Outre ces résonances liées à la mémoire encore fraîche du 11-M, les attentats de Paris alimentent aussi les débats liés à l’actualité des migrants. Parmi les réactions à chaud, un dérapage intolérable a provoqué le courroux des Espagnols. « Quels fils de pute !! Et on devra encore les accueillir (les migrants, ndlr) et les respecter pour qu’on ne nous dise pas que l’Europe n’est pas solidaire (…) Un putain de tir dans la tête et dehors !!! Ils sont tous pareils, tôt ou tard ils posent problème (sic) ». Cette publication Facebook est signée d’un certain Martin Noriega Campillo, qui a depuis démissionné de son poste de conseiller municipal PP (Parti populaire, droite au pouvoir) d’une petite ville des Asturies.
" Les balles qui ont été tirées à Paris sont les mêmes balles qui tuent les habitants des villes de Syrie, du Liban, de Somalie ou d’Irak. C’est pourquoi il est nécessaire, plus que jamais, d’accueillir les personnes qui fuient ces guerres."
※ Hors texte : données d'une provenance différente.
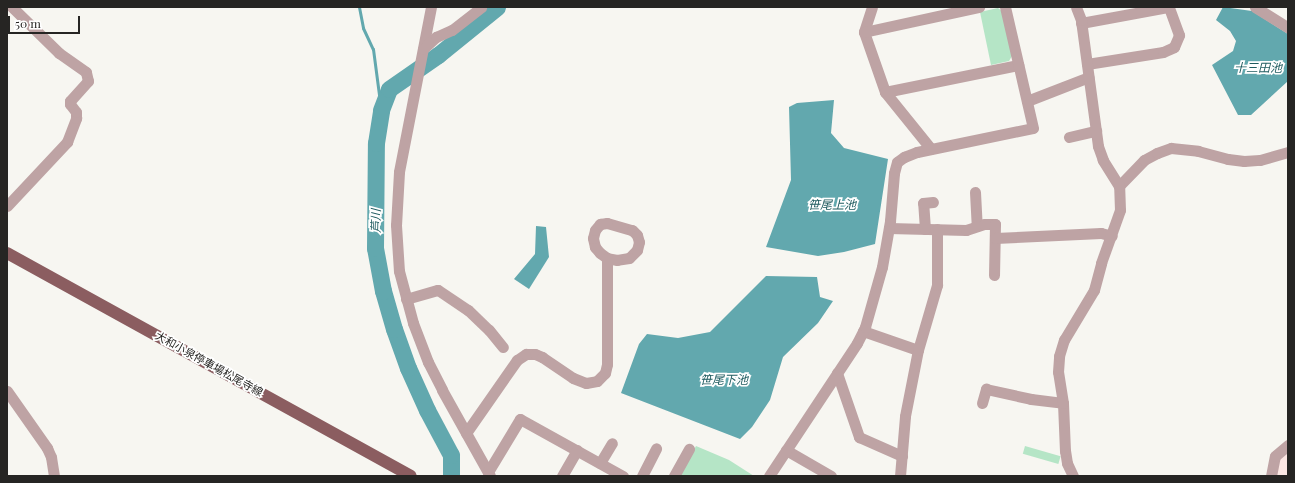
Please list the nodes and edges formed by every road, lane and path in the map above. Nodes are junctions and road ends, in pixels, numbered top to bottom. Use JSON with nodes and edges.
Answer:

" Les balles qui ont été tirées à Paris sont les mêmes balles qui tuent les habitants des villes de Syrie, du Liban, de Somalie ou d’Irak. C’est pourquoi il est nécessaire, plus que jamais, d’accueillir les personnes qui fuient ces guerres."
© Fabien Palem

 
Face à de si graves amalgames confondant réfugiés, musulmans et terroristes, les ONG espagnoles sont sur le pied de guerre. STOP Mare Nostrum, avait manifesté, dès le 16 novembre, son soutien aux victimes autour d’un mot d’ordre simple : « L’islam n’est pas le terrorisme ». Antonio Baquero insiste : « Un gros travail pédagogique doit être fait, notamment à l’école, pour éviter ce genre d’amalgames. De même, il faut travailler pour aider à l’intégration des jeunes musulmans d’Espagne. Transmettre des notions de pluralité depuis l’école, dès le plus jeune âge ».
 
Si le soutien aux victimes et à tout le peuple français est unanime, la réponse belliqueuse de François Hollande n’est pas du goût de tout le monde. Certains, comme Ada Colau, la maire « indignée » de Barcelone, orientent le débat sur l’urgence de la situation des migrants et le rôle des villes face à ce grand défi humanitaire : « Les balles qui ont été tirées à Paris sont les mêmes balles qui tuent les habitants des villes de Syrie, du Liban, de Somalie ou d’Irak. C’est pourquoi il est nécessaire, plus que jamais, d’accueillir les personnes qui fuient ces guerres. Leurs bourreaux sont nos bourreaux. Leurs victimes sont nos victimes (…) Nous, les villes, avons une responsabilité historique (…) Si ce sont les Etats qui déclarent les guerres, nous, les villes, finissons par en souffrir les conséquences (…) » (intervention complète à voir ici). Barcelone, Madrid, mais aussi Valencia et d’autres villes plus petites faisant partie du « Réseau des villes refuges », souhaitent ouvrir leurs portes au monde.
 
En Espagne, les voix qui s’élèvent pour s’opposer contre les interventions militaires ne sont pas toujours les bienvenues. En témoigne ce débat qui a eu lieu au lendemain des attentats de Paris, à l’issue duquel la présentatrice a expulsé Beatriz Talegón. Cette militante de gauche dénonçait les victimes de ces interventions (comme à Racca en Syrie) et souhaitait inclure au débat la responsabilité des Etats en guerre contre le terrorisme.